TensorFlow & PyTorch
- Disable stochastic layers (Dropout, BatchNorm) during evaluation by `.eval()` / `model(training=False)`.
- Register every model artefact via MLflow model registry (`mlflow.tensorflow.log_model`, `mlflow.pytorch.log_model`).
- Store hyperparameters in a typed `dataclass` then log with `mlflow.log_params(asdict(cfg))`.
- Use `torch.backends.cudnn.deterministic = True` and `benchmark = False`.
MLflow Rules
- Experiment naming: `<team>/<project>/<dataset_hash>`.
- Tag required metadata: `mlflow.set_tag("data_version", dvc_data_hash)`.
- Each run must attach:
• `conda.yaml` (captured via `mlflow-conda.yaml`)
• `git_commit`
• `start_time` & `end_time`
- Prohibit manual UI edits; changes via API only.
DVC Rules
- One DVC stage per logical step: ingest → preprocess → train → evaluate.

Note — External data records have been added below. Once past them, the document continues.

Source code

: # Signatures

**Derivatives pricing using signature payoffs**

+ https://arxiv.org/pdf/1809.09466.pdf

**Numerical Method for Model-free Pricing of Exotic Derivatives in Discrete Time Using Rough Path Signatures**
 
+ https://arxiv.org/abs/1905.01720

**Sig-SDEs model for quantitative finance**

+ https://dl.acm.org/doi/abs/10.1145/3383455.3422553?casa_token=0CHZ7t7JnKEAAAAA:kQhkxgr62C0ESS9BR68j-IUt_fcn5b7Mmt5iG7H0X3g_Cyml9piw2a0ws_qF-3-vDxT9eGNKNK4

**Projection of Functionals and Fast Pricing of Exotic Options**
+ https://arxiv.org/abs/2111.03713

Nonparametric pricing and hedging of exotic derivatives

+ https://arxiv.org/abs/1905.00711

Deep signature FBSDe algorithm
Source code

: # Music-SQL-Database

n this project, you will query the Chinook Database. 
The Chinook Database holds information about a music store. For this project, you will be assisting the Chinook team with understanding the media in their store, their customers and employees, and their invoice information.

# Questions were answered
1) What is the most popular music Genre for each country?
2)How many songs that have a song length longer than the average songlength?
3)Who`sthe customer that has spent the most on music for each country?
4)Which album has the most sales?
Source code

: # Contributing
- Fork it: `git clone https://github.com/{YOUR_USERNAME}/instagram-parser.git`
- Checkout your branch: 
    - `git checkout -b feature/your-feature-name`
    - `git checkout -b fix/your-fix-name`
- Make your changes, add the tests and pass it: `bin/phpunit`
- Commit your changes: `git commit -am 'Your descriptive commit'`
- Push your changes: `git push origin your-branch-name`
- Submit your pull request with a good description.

- Use `.dvc` files, not YAML pipelines, for fine-grained locks.
- Lock large binaries in remote (S3/GCS); never commit to git.
- `dvc metrics` for tracking performance; integrate with CI to block regressions.
Docker & Environments
- Base image: `FROM mambaorg/micromamba:1.5.0` to ensure Conda reproducibility.
- Label image with `org.opencontainers.image.*` metadata and MLflow run ID.
- Always build with build-args `PYTHON_VERSION` and `CUDA_VERSION`.
- Prohibit `latest` tags; use semantic version matching git tags.
Testing
- Unit tests: pytest with 100 % seed coverage (`set_global_seed()` in `conftest.py`).
- Property tests: hypothesis for data transformers (idempotence, invariants).
- Integration test: CI job executes `dvc repro` end-to-end on a 1 % data sample.
- Snapshot test: saved model predictions compared via SHA-256 of output tensor.
Performance & Scalability
- Use mixed precision only if deterministic support confirmed (`torch.backends.cuda.matmul.allow_tf32 = False`).
- Benchmark scripts log CPU/GPU specs (`nvidia-smi --query-gpu=name,driver_version`);
attach as MLflow artifacts.
- Use `onnxruntime` reproducibility mode (`--disable_mem_pattern --enable_cpu_mem_arena 0`).
Security & Compliance
- Strip PII from logs; use hash or surrogate keys.
- Store secrets in HashiCorp Vault; never embed in code or DVC files.
- All artefacts scanned by Trivy in CI before registry push.
Documentation
- Auto-generate experiment cards (`mlflow run ... --entry-point gen_card`).
- `docs/` contains Jupyter notebooks; executed in CI with `papermill` to ensure they run headless.
- Use Open Data License statements in README for each dataset.
Common Pitfalls & Guardrails
- Forgetting to fix CUDA seed → add `pre-commit` hook checking for `set_global_seed()`.
- Drift between data and code → CI compares `dvc.lock` against latest remote.
- Non-deterministic augmentation (e.g., Albumentations `p=0.5`) → configure with fixed RNG.
- Divergent envs across OS → container is single source of truth; local conda only for dev.